Methodology

The methodology section introduces the Linear Threshold Model (LTM), a tool used to simulate influence propagation in networks. It explains the significance of solving the influence maximization problem and outlines the hill-climbing algorithm used for optimization.

Setting Up

Linear Threshold Model (LTM) is one of the famous models simulating the spread of influence in networks. Continuing with the movie-inspired analogy, let’s delve into the mechanics of how influence spreads through a network, denoted as \(G\). In this directed network, each individual is represented as a node, categorized as either active (an adopter of the idea) or inactive. Drawing from our motivation, the general assumption is that each node tends to become active.

Now, let’s consider the process in which nodes transition from being inactive to active. This transition occurs monotonically, meaning nodes can only shift from being inactive to active, but not the other way around. Thus, as time progresses, more and more of a node \(v\)’s neighbors become active. At some point, a neighbor node \(w\) influences \(v\) to become active, triggering further decisions among other nodes connected to \(v\).

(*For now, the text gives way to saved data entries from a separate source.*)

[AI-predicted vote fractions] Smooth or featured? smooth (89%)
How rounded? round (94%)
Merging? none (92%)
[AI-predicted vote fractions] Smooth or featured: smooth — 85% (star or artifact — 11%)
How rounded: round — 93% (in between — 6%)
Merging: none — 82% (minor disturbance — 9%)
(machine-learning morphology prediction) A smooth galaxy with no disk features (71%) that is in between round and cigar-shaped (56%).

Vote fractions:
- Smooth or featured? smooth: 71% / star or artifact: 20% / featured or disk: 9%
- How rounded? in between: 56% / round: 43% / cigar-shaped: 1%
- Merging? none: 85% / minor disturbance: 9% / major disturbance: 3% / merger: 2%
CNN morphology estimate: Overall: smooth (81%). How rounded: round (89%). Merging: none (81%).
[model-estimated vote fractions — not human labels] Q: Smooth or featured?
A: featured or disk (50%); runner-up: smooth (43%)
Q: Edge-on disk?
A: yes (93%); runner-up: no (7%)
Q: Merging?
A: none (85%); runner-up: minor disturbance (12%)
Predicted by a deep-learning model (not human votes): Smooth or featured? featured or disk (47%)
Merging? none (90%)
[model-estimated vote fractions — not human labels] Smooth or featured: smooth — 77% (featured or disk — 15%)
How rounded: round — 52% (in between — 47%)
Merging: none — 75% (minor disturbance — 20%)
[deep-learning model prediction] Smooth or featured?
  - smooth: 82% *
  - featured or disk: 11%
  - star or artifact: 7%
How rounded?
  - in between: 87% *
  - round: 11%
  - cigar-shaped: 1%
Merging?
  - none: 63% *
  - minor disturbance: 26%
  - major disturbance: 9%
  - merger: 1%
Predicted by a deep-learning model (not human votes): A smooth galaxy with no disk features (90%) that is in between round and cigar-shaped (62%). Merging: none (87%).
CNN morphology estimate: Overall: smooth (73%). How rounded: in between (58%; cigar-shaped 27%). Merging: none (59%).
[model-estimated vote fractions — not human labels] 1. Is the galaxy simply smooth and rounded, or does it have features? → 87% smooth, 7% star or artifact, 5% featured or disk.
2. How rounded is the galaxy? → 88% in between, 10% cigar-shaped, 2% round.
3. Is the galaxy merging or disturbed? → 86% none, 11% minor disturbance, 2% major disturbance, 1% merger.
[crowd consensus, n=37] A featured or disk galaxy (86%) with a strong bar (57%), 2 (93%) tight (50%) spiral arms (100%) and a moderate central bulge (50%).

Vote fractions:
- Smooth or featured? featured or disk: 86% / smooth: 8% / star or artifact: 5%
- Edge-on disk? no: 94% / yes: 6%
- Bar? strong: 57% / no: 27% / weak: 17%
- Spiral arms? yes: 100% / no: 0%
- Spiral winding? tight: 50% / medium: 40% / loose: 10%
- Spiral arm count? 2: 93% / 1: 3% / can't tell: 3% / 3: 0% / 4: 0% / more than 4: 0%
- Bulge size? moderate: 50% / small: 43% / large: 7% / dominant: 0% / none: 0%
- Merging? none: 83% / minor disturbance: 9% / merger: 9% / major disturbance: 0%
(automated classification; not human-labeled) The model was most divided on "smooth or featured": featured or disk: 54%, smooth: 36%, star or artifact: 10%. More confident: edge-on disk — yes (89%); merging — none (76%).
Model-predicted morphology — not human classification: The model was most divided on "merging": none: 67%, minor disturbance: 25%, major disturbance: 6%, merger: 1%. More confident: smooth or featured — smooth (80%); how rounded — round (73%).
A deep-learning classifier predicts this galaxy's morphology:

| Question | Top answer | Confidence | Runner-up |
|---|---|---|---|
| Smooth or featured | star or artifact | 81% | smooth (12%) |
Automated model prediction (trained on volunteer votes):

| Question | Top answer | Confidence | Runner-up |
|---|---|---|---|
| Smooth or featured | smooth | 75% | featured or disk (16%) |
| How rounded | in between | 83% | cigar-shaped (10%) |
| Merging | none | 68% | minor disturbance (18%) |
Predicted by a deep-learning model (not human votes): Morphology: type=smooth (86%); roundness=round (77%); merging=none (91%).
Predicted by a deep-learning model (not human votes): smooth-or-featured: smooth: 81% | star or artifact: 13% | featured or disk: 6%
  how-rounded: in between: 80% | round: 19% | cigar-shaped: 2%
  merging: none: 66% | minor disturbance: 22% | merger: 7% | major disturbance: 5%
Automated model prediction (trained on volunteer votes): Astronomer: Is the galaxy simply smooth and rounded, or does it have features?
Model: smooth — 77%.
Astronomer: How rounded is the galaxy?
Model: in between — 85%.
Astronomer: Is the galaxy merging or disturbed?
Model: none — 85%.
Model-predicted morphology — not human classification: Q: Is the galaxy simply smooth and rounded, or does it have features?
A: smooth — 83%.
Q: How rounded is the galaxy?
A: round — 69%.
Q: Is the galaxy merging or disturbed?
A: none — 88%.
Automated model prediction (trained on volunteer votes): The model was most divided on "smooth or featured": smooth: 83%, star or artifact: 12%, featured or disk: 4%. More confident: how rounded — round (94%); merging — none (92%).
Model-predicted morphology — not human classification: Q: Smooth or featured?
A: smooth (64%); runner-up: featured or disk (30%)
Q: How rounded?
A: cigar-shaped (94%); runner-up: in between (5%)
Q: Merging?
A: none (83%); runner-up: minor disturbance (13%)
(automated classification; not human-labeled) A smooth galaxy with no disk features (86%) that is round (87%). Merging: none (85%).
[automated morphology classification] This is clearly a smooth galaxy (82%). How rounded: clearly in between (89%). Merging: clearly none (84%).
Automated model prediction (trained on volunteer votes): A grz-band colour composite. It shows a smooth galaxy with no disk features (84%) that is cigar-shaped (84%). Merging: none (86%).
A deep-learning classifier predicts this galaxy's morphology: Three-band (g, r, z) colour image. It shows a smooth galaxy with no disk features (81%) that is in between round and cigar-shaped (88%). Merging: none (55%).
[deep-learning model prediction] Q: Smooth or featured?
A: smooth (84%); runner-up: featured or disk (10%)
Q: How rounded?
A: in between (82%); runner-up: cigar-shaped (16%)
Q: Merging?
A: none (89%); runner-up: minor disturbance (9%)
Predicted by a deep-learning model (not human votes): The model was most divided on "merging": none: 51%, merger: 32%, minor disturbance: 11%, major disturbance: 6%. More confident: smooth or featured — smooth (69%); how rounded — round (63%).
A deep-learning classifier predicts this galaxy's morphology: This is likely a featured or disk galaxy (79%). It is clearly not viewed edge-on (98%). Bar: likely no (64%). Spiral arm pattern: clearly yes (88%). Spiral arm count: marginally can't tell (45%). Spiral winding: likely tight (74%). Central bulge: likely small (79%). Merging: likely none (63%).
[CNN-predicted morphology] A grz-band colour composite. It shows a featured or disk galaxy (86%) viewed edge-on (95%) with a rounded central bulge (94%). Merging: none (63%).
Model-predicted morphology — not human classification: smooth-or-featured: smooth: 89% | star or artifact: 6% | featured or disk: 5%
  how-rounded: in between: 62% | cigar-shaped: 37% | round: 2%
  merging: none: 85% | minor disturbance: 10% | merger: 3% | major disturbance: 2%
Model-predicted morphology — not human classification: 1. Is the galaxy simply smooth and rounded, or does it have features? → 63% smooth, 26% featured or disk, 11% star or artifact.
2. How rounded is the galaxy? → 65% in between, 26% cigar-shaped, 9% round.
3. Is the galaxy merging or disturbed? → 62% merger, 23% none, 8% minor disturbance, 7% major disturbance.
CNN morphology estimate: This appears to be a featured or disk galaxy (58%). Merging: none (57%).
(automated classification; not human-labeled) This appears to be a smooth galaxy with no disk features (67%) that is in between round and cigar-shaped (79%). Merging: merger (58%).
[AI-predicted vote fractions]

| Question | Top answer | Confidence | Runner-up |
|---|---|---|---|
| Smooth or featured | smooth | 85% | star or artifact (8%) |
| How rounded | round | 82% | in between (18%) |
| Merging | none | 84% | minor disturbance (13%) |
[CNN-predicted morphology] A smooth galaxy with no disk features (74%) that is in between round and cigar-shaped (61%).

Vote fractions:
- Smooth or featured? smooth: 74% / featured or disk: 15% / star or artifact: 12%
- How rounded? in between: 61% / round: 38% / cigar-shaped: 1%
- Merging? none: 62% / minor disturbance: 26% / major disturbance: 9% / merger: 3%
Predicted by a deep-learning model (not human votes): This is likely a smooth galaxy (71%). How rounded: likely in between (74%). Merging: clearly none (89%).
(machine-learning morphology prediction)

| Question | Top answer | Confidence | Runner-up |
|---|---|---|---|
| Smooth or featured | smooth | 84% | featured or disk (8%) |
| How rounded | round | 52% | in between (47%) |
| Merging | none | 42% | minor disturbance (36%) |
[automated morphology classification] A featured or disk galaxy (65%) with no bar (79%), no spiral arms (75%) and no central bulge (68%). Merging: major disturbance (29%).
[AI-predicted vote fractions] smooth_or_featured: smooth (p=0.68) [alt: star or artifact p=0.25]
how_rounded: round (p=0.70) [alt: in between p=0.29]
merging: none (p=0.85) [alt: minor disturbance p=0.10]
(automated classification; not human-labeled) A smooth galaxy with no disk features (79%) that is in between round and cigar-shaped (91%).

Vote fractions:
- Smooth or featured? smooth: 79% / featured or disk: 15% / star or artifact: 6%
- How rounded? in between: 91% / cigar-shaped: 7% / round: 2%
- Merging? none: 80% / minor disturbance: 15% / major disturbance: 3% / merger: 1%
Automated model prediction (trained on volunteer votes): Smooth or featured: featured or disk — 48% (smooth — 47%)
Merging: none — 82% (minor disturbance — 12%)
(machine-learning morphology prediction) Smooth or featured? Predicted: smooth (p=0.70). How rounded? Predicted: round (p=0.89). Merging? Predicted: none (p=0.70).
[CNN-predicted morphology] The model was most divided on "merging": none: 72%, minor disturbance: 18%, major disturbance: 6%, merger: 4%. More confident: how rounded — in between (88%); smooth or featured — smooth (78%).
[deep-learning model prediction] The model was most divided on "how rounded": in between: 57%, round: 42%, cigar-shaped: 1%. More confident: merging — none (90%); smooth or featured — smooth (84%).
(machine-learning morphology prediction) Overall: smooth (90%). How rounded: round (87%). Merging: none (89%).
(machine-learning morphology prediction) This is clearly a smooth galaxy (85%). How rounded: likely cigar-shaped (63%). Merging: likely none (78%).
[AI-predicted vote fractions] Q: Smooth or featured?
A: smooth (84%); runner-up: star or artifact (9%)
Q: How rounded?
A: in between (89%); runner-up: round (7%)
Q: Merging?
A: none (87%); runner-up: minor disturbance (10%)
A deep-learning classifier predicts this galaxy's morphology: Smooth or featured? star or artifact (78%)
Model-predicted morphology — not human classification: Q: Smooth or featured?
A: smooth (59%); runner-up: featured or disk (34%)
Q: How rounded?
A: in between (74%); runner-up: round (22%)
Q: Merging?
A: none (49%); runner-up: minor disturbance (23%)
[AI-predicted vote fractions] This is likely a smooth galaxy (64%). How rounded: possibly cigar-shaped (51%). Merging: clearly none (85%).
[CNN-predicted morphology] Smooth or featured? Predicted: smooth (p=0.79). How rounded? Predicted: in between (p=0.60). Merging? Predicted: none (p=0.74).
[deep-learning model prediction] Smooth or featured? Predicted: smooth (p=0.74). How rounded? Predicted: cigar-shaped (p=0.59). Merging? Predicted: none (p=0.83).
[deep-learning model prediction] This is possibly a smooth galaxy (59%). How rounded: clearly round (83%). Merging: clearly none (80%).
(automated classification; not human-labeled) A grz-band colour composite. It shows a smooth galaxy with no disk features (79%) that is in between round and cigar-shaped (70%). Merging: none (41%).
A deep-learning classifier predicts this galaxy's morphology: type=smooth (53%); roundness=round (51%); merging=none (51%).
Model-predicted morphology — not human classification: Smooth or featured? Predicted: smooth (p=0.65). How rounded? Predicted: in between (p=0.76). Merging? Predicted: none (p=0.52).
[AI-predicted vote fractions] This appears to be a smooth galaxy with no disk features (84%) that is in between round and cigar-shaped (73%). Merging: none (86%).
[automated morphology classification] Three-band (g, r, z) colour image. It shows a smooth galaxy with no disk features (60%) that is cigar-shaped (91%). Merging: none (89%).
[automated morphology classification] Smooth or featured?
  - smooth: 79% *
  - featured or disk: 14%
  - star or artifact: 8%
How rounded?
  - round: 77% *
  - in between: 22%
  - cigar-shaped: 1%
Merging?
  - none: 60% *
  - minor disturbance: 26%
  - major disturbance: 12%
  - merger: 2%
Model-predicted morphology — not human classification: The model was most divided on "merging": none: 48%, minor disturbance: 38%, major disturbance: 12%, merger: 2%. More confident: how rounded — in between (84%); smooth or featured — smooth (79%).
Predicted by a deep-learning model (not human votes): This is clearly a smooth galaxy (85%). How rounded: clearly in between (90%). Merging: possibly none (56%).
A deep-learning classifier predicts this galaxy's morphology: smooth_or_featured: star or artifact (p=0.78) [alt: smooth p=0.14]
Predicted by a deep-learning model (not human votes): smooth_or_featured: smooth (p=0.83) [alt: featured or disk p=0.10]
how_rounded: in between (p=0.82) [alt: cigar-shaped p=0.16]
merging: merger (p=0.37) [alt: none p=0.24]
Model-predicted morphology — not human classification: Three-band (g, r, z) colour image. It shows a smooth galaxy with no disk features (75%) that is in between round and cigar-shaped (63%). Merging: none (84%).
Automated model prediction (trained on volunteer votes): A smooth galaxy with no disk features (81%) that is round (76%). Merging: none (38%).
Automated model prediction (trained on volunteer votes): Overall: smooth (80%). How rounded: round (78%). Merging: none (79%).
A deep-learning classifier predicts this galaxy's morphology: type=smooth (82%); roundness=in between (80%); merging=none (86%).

Linear Threshold Model (LTM)

Linear Threshold Model example

Figure 1: Linear Threshold Model example

In the Linear Threshold model, a node \(v\) is influenced by each neighbor \(w\) with a weight \(b_{v,w}\) such that \[\sum_{w \text{ neighbor of v}} b_{v,w} \le 1\] . Each node \(v\) has a threshold \(\theta_v\) which is randomly drawn from the uniform distribution over the interval \([0,1]\), representing the different levels of tendency for each node to adopt the idea from their neighbors.

With a given a random threshold and an initial set of active nodes \(A_0\) (while all other nodes are inactive), the model operates in discrete steps. In step \(t\), all nodes that are active in step \(t-1\) remain active, and any inactive node \(v\) in step \(t-1\) becomes active if the weighted sum of its active neighbors is at least \(\theta_v\): \[\sum_{w\text{ active neighbors of v}} b_{v,w}\ge \theta_v\]

Influence Maximization Problem

The Influence Maximization Problem focuses on finding the best starting nodes to kick off the spread of influence in a network. It’s all about figuring out: Where should we begin to maximize the nodes’ impact?

To crack this problem, we define the influence of a set of nodes \(A\), denoted as \(\sigma(A)\), as the expected number of active nodes at the end of the process, assuming \(A\) is our initial set of active nodes \(A_0\). So, the goal of the influence maximization problem is to identify the best initial set of nodes \(A_0\), given a certain number \(k\) where \(k\in \bf{N}\), to maximize our influence.

Why is it important?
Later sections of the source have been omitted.